Critiquées depuis plusieurs semaines pour leur manque de réactivité, le gouvernement et la Banque centrale ont enfin bougé ces derniers jours, mais leurs annonces n'ont guère changé la donne.
La Banque du Japon (BoJ) a convoqué lundi une réunion extraordinaire de son comité de politique monétaire et décidé d'élargir ses mesures d'assouplissement monétaire via l'octroi exceptionnel de nouveaux prêts de six mois à taux fixe.
L'institut d'émission espère ainsi faire baisser le coût des crédits et fluidifier les circuits financiers.
Mais cette annonce n'a pas calmé les investisseurs, inquiets des perspectives de croissance moroses de l'économie américaine. Résultat : le yen a vite repris son envolée.
Bien que fixé au niveau très bas de 0,1 %, le principal taux directeur de la BoJ reste en effet plus attractif que celui de la Banque centrale américaine, qui oscille entre 0 et 0,25 %, soit, en pratique, une politique de taux zéro.
Valeur refuge, le yen semble en outre faire l'objet d'achats spéculatifs de divers fonds d'investissement.
Avec un dollar à moins de 85 yens et un euro autour de 106 yens, la devise japonaise flirte avec son plus haut niveau en quinze ans face au billet vert et avoisine son record en neuf ans face à la monnaie unique européenne. Le tout affaiblit la compétitivité des entreprises de l'archipel et fait dévisser de jour en jour la Bourse de Tokyo.

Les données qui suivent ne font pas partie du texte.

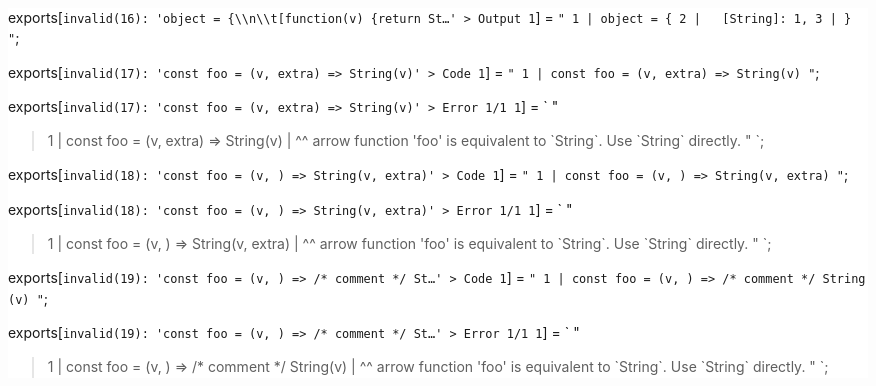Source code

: exports[`invalid(16): 'object = {\\n\\t[function(v) {return St…' > Output 1`] = `
"
  1 | object = {
  2 | 	[String]: 1,
  3 | }
"
`;

exports[`invalid(17): 'const foo = (v, extra) => String(v)' > Code 1`] = `
"
  1 | const foo = (v, extra) => String(v)
"
`;

exports[`invalid(17): 'const foo = (v, extra) => String(v)' > Error 1/1 1`] = `
"
> 1 | const foo = (v, extra) => String(v)
    |                        ^^ arrow function 'foo' is equivalent to \`String\`. Use \`String\` directly.
"
`;

exports[`invalid(18): 'const foo = (v, ) => String(v, extra)' > Code 1`] = `
"
  1 | const foo = (v, ) => String(v, extra)
"
`;

exports[`invalid(18): 'const foo = (v, ) => String(v, extra)' > Error 1/1 1`] = `
"
> 1 | const foo = (v, ) => String(v, extra)
    |                   ^^ arrow function 'foo' is equivalent to \`String\`. Use \`String\` directly.
"
`;

exports[`invalid(19): 'const foo = (v, ) => /* comment */ St…' > Code 1`] = `
"
  1 | const foo = (v, ) => /* comment */ String(v)
"
`;

exports[`invalid(19): 'const foo = (v, ) => /* comment */ St…' > Error 1/1 1`] = `
"
> 1 | const foo = (v, ) => /* comment */ String(v)
    |                   ^^ arrow function 'foo' is equivalent to \`String\`. Use \`String\` directly.
"
`;
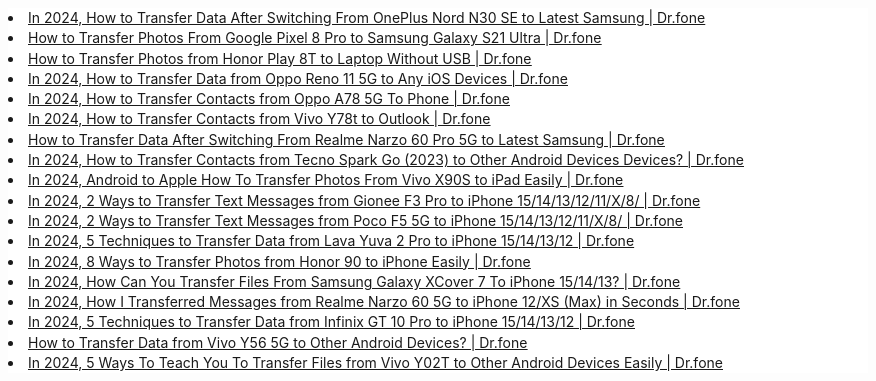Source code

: <li><a href="https://android-transfer.techidaily.com/in-2024-how-to-transfer-data-after-switching-from-oneplus-nord-n30-se-to-latest-samsung-drfone-by-drfone-transfer-from-android-transfer-from-android/"><u>In 2024, How to Transfer Data After Switching From OnePlus Nord N30 SE to Latest Samsung | Dr.fone</u></a></li>
<li><a href="https://android-transfer.techidaily.com/how-to-transfer-photos-from-google-pixel-8-pro-to-samsung-galaxy-s21-ultra-drfone-by-drfone-transfer-from-android-transfer-from-android/"><u>How to Transfer Photos From Google Pixel 8 Pro to Samsung Galaxy S21 Ultra | Dr.fone</u></a></li>
<li><a href="https://android-transfer.techidaily.com/how-to-transfer-photos-from-honor-play-8t-to-laptop-without-usb-drfone-by-drfone-transfer-from-android-transfer-from-android/"><u>How to Transfer Photos from Honor Play 8T to Laptop Without USB | Dr.fone</u></a></li>
<li><a href="https://android-transfer.techidaily.com/in-2024-how-to-transfer-data-from-oppo-reno-11-5g-to-any-ios-devices-drfone-by-drfone-transfer-from-android-transfer-from-android/"><u>In 2024, How to Transfer Data from Oppo Reno 11 5G to Any iOS Devices | Dr.fone</u></a></li>
<li><a href="https://android-transfer.techidaily.com/in-2024-how-to-transfer-contacts-from-oppo-a78-5g-to-phone-drfone-by-drfone-transfer-from-android-transfer-from-android/"><u>In 2024, How to Transfer Contacts from Oppo A78 5G To Phone | Dr.fone</u></a></li>
<li><a href="https://android-transfer.techidaily.com/in-2024-how-to-transfer-contacts-from-vivo-y78t-to-outlook-drfone-by-drfone-transfer-from-android-transfer-from-android/"><u>In 2024, How to Transfer Contacts from Vivo Y78t to Outlook | Dr.fone</u></a></li>
<li><a href="https://android-transfer.techidaily.com/how-to-transfer-data-after-switching-from-realme-narzo-60-pro-5g-to-latest-samsung-drfone-by-drfone-transfer-from-android-transfer-from-android/"><u>How to Transfer Data After Switching From Realme Narzo 60 Pro 5G to Latest Samsung | Dr.fone</u></a></li>
<li><a href="https://android-transfer.techidaily.com/in-2024-how-to-transfer-contacts-from-tecno-spark-go-2023-to-other-android-devices-devices-drfone-by-drfone-transfer-from-android-transfer-from-android/"><u>In 2024, How to Transfer Contacts from Tecno Spark Go (2023) to Other Android Devices Devices? | Dr.fone</u></a></li>
<li><a href="https://android-transfer.techidaily.com/in-2024-android-to-apple-how-to-transfer-photos-from-vivo-x90s-to-ipad-easily-drfone-by-drfone-transfer-from-android-transfer-from-android/"><u>In 2024, Android to Apple How To Transfer Photos From Vivo X90S to iPad Easily | Dr.fone</u></a></li>
<li><a href="https://android-transfer.techidaily.com/in-2024-2-ways-to-transfer-text-messages-from-gionee-f3-pro-to-iphone-1514131211x8-drfone-by-drfone-transfer-from-android-transfer-from-android/"><u>In 2024, 2 Ways to Transfer Text Messages from Gionee F3 Pro to iPhone 15/14/13/12/11/X/8/ | Dr.fone</u></a></li>
<li><a href="https://android-transfer.techidaily.com/in-2024-2-ways-to-transfer-text-messages-from-poco-f5-5g-to-iphone-1514131211x8-drfone-by-drfone-transfer-from-android-transfer-from-android/"><u>In 2024, 2 Ways to Transfer Text Messages from Poco F5 5G to iPhone 15/14/13/12/11/X/8/ | Dr.fone</u></a></li>
<li><a href="https://android-transfer.techidaily.com/in-2024-5-techniques-to-transfer-data-from-lava-yuva-2-pro-to-iphone-15141312-drfone-by-drfone-transfer-from-android-transfer-from-android/"><u>In 2024, 5 Techniques to Transfer Data from Lava Yuva 2 Pro to iPhone 15/14/13/12 | Dr.fone</u></a></li>
<li><a href="https://android-transfer.techidaily.com/in-2024-8-ways-to-transfer-photos-from-honor-90-to-iphone-easily-drfone-by-drfone-transfer-from-android-transfer-from-android/"><u>In 2024, 8 Ways to Transfer Photos from Honor 90 to iPhone Easily | Dr.fone</u></a></li>
<li><a href="https://android-transfer.techidaily.com/in-2024-how-can-you-transfer-files-from-samsung-galaxy-xcover-7-to-iphone-151413-drfone-by-drfone-transfer-from-android-transfer-from-android/"><u>In 2024, How Can You Transfer Files From Samsung Galaxy XCover 7 To iPhone 15/14/13? | Dr.fone</u></a></li>
<li><a href="https://android-transfer.techidaily.com/in-2024-how-i-transferred-messages-from-realme-narzo-60-5g-to-iphone-12xs-max-in-seconds-drfone-by-drfone-transfer-from-android-transfer-from-android/"><u>In 2024, How I Transferred Messages from Realme Narzo 60 5G to iPhone 12/XS (Max) in Seconds | Dr.fone</u></a></li>
<li><a href="https://android-transfer.techidaily.com/in-2024-5-techniques-to-transfer-data-from-infinix-gt-10-pro-to-iphone-15141312-drfone-by-drfone-transfer-from-android-transfer-from-android/"><u>In 2024, 5 Techniques to Transfer Data from Infinix GT 10 Pro to iPhone 15/14/13/12 | Dr.fone</u></a></li>
<li><a href="https://android-transfer.techidaily.com/how-to-transfer-data-from-vivo-y56-5g-to-other-android-devices-drfone-by-drfone-transfer-from-android-transfer-from-android/"><u>How to Transfer Data from Vivo Y56 5G to Other Android Devices? | Dr.fone</u></a></li>
<li><a href="https://android-transfer.techidaily.com/in-2024-5-ways-to-teach-you-to-transfer-files-from-vivo-y02t-to-other-android-devices-easily-drfone-by-drfone-transfer-from-android-transfer-from-android/"><u>In 2024, 5 Ways To Teach You To Transfer Files from Vivo Y02T to Other Android Devices Easily | Dr.fone</u></a></li>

L'indice Nikkei est tombé ces derniers jours à son plus bas niveau depuis 16 mois.
« Les tendances récentes de hausse du yen et de chute de la Bourse ne changeront pas », affirme Tetsuro Okada, économiste à l'Institut de recherche du Japon, ajoutant que la BoJ disposait de « peu d'options ».
En décembre 2008, au plus fort de la récession économique mondiale, l'institut d'émission a baissé son principal directeur à 0,1 %, un niveau très bas qu'il ne peut désormais plus drastiquement réduire.
Malgré cette politique très accommodante, la demande de crédit reste amorphe et la déflation perdure, décourageant la consommation et l'investissement.
« Les institutions financières sont déjà abreuvées de liquidités et il n'y a aucune preuve que les banques manquent d'argent à prêter », estime Julian Jessop, du centre de recherche Capital Economics, soulignant que la faiblesse du crédit reflète davantage « une pauvre demande des sociétés et des ménages ».
Comme d'autres économistes, M. Jessop juge le Japon démuni face à la cherté de sa devise, dont les causes résident avant tout dans la chute du dollar provoquée par la perte de confiance des marchés dans la vigueur de la première économie du monde.
À ce titre, d'aucuns jugent que seule une remontée des taux aux États-Unis pourrait véritablement enrayer l'ascension du yen.
« La BoJ continue de prendre des mesures symboliques davantage destinées à calmer les politiciens qu'à réellement assouplir sa politique monétaire », critique Richard Jerram, de la banque australienne Macquarie.
M. Jerram en conclut que les responsables nippons « sont impuissants face au risque croissant d'un dérapage de la reprise tirée par les exportations ».
Même une intervention directe des autorités sur le marché des changes serait d'effet limité, bien que le gouvernement y soit invité par les milieux d'affaires afin de donner un signal fort.
Le Premier ministre, Naoto Kan, a promis pour sa part de prendre des dispositions diverses visant à amoindrir les dégâts économiques d'une devise nationale trop forte.